I'm Going to Disney World!

Do what it takes to get people excited about visiting your Town. Then watch the magic that occurs as you discover that enthusiasm is ALWAYS contagious.

David Thornell

1/8/20243 min read

As the Super Bowl approaches, get ready for the Winning MVP to proclaim his plans to go to Disneyland or Disney World. This has been the case since the late 1980's, as the ad campaign seeks to motivate any and every one to show up to either park, pay admission, then spend more money once there (in the gates).

The Walt Disney Company is in the entertainment business. Whatever they create, make or sell is for entertainment purposes. They compete with countless numbers of businesses who want you to spend your entertainment dollars with them. Disney is also in direct competition with many other theme parks with rides, shows and features that are similar, yet none really compare with the Disney Theme Parks.

The secret begins with how Disney pays attention to details. Everything from the smallest to the largest are deliberately created and managed to stimulate a positive impression, create interest, and encourage spending. I believe that this focused "attention to detail" is a key reason for their phenomenal success.

Disneyland and Disney World work hard to create an atmosphere that is special or "magic" according to the theme of each "neighborhood" or zone within the park. Every square foot is extremely clean and richly landscaped. Signs and structures display bright colors, freshly painted. These areas are also well-lit at night to accentuate their appearance. After all, why pay so much on vivid paint schemes, beautiful trees, shrubs and flowers if you only see them during daylight hours? Each restaurant, ride or theater also has the furnishings, murals, architecture to match the theme", i.e., what you are seeing or doing.

For example, the Country Bear Jamboree lobby has bear claw markings on the heart-pine floors. This nice touch should not serve as a surprise, since this is where the bears are, and of course they would have scratched the floors. In the Animal Kingdom Park, the Safari Boats were dented with a rusty finish on the day the park opened. The bridges had exposed bricks under worn stucco. Creative experts planned the slightest details and made each a part of a greater environment.

Costumes of cast members (not employees) match the style of dress worn by those in the time periods and events portrayed. Disney Parks feed the senses. The sights, sounds, smells, touch, and taste all merge to create a experience that other entertainment complexes miss by leaving out many of the details that Disney wouldn't dare exclude. Roasted Turkey legs are "Dino Legs" in the Jurassic Park section of Animal Kingdom and "Alien Legs" beside Tomorrowland’s Alien Adventure ride. How many local places try to be creative in naming the items on their menu? I suggest that they could and should.

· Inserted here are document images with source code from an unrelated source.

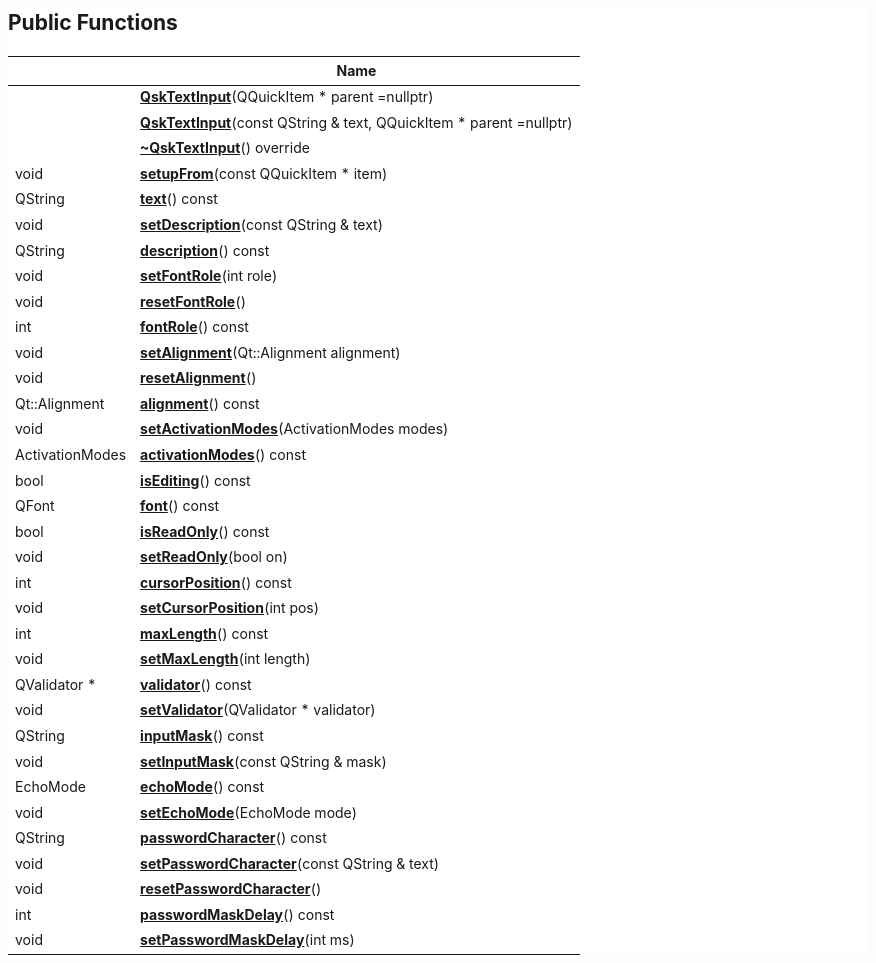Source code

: ## Public Functions

|                | Name           |
| -------------- | -------------- |
| | **[QskTextInput](/docs/classes/class_qsk_text_input/#function-qsktextinput)**(QQuickItem * parent =nullptr) |
| | **[QskTextInput](/docs/classes/class_qsk_text_input/#function-qsktextinput)**(const QString & text, QQuickItem * parent =nullptr) |
| | **[~QskTextInput](/docs/classes/class_qsk_text_input/#function-~qsktextinput)**() override |
| void | **[setupFrom](/docs/classes/class_qsk_text_input/#function-setupfrom)**(const QQuickItem * item) |
| QString | **[text](/docs/classes/class_qsk_text_input/#function-text)**() const |
| void | **[setDescription](/docs/classes/class_qsk_text_input/#function-setdescription)**(const QString & text) |
| QString | **[description](/docs/classes/class_qsk_text_input/#function-description)**() const |
| void | **[setFontRole](/docs/classes/class_qsk_text_input/#function-setfontrole)**(int role) |
| void | **[resetFontRole](/docs/classes/class_qsk_text_input/#function-resetfontrole)**() |
| int | **[fontRole](/docs/classes/class_qsk_text_input/#function-fontrole)**() const |
| void | **[setAlignment](/docs/classes/class_qsk_text_input/#function-setalignment)**(Qt::Alignment alignment) |
| void | **[resetAlignment](/docs/classes/class_qsk_text_input/#function-resetalignment)**() |
| Qt::Alignment | **[alignment](/docs/classes/class_qsk_text_input/#function-alignment)**() const |
| void | **[setActivationModes](/docs/classes/class_qsk_text_input/#function-setactivationmodes)**(ActivationModes modes) |
| ActivationModes | **[activationModes](/docs/classes/class_qsk_text_input/#function-activationmodes)**() const |
| bool | **[isEditing](/docs/classes/class_qsk_text_input/#function-isediting)**() const |
| QFont | **[font](/docs/classes/class_qsk_text_input/#function-font)**() const |
| bool | **[isReadOnly](/docs/classes/class_qsk_text_input/#function-isreadonly)**() const |
| void | **[setReadOnly](/docs/classes/class_qsk_text_input/#function-setreadonly)**(bool on) |
| int | **[cursorPosition](/docs/classes/class_qsk_text_input/#function-cursorposition)**() const |
| void | **[setCursorPosition](/docs/classes/class_qsk_text_input/#function-setcursorposition)**(int pos) |
| int | **[maxLength](/docs/classes/class_qsk_text_input/#function-maxlength)**() const |
| void | **[setMaxLength](/docs/classes/class_qsk_text_input/#function-setmaxlength)**(int length) |
| QValidator * | **[validator](/docs/classes/class_qsk_text_input/#function-validator)**() const |
| void | **[setValidator](/docs/classes/class_qsk_text_input/#function-setvalidator)**(QValidator * validator) |
| QString | **[inputMask](/docs/classes/class_qsk_text_input/#function-inputmask)**() const |
| void | **[setInputMask](/docs/classes/class_qsk_text_input/#function-setinputmask)**(const QString & mask) |
| EchoMode | **[echoMode](/docs/classes/class_qsk_text_input/#function-echomode)**() const |
| void | **[setEchoMode](/docs/classes/class_qsk_text_input/#function-setechomode)**(EchoMode mode) |
| QString | **[passwordCharacter](/docs/classes/class_qsk_text_input/#function-passwordcharacter)**() const |
| void | **[setPasswordCharacter](/docs/classes/class_qsk_text_input/#function-setpasswordcharacter)**(const QString & text) |
| void | **[resetPasswordCharacter](/docs/classes/class_qsk_text_input/#function-resetpasswordcharacter)**() |
| int | **[passwordMaskDelay](/docs/classes/class_qsk_text_input/#function-passwordmaskdelay)**() const |
| void | **[setPasswordMaskDelay](/docs/classes/class_qsk_text_input/#function-setpasswordmaskdelay)**(int ms) |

Disney also ends every show or ride with an exit through a gift shop featuring merchandise from what you've just seen, heard, and experienced. This elicits inspired purchases while the warm feelings for a character or movie is at its peak. Every business should study this process of inspiring customers to buy what they are selling when the need is secondary to the want. Wanting to buy something always wins over the need to buy something. Purchasing for needs is essential-boring. Purchasing something you want is exciting-satisfying.

Communities should pay attention to Disney's use of a focal point that help people realize that they've arrived in a special place. In the Magic Kingdom it is Cinderella's Castle. In the Animal Kingdom in Orlando, it is "The Tree of Life" a 200-foot artificial tree (although appearing real) that has carvings of over 300 animals on every branch, root and every inch in between. People see, appreciate and remember these focal points as the distinguishing feature of each Disney park they visit. If you've been to either Disney World or Disneyland you can probably close your eyes and vividly picture Cinderella's Castle in your mind.

Now close your eyes and picture the memorable landmark or feature in your town or business. What is it? How good of an impression does it make? The lesson here is to pay attention to every detail in terms of what you are trying to promote and sell. Blend everything people see, hear, and feel when they enter your business or town into a total inspiring experience that makes people want to have what you are offering. This process of expert packaging works well for Disney and will work well for you.

Be fanatical about the image you want to present. In my visits, I have seen countless extra touches at Disney World that didn't really seem necessary. However, since Disney World demands to be both different and better than the competition they were absolutely necessary.

What can set your business or community head and shoulders above the rest? Develop it on a grand scale to create your own "Magic Kingdom". Disney spends a lot of money but their investment pays off every time they open their doors. It is then that they collect lots of money.

Determine this year how you can give people something worth shouting about, in terms of visiting your town or business. They don't have to shout it out on national television, but anyone who tells others how excited they are about what you offer will create a stir and a following affect, as those within earshot will also want to come and see what the excitements about.